▶ **AIM OF THE TASK**
Word for word, transcribe the lines below and drop the pictures.

▶ **RECORD EXTRACTS**
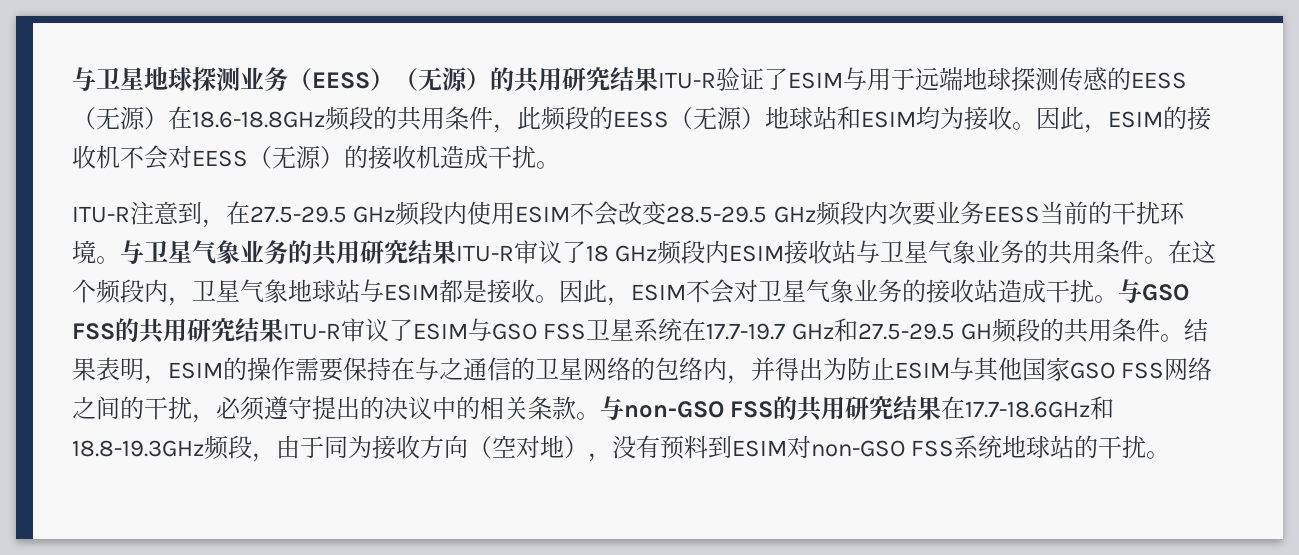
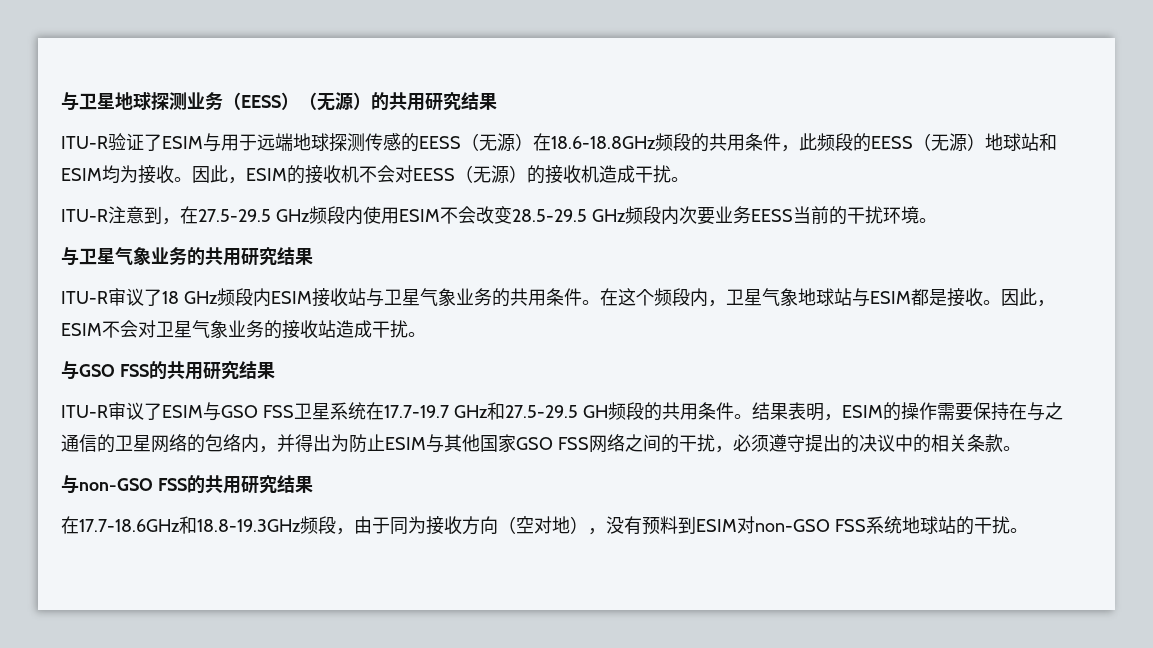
(658, 79) none -> (497, 101) //
(120, 260) none -> (937, 220) //
(456, 252) none -> (313, 256) //
(1118, 299) none -> (426, 334) //
(283, 330) none -> (275, 370) //
(600, 416) none -> (1021, 448) //
(942, 408) none -> (313, 484) //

▶ **RESPONSE TO THIS EXERCISE**
(658, 79) none -> (497, 101) //
(120, 260) none -> (937, 220) //
(456, 252) none -> (313, 256) //
(1118, 299) none -> (426, 334) //
(283, 330) none -> (275, 370) //
(600, 416) none -> (1021, 448) //
(942, 408) none -> (313, 484) //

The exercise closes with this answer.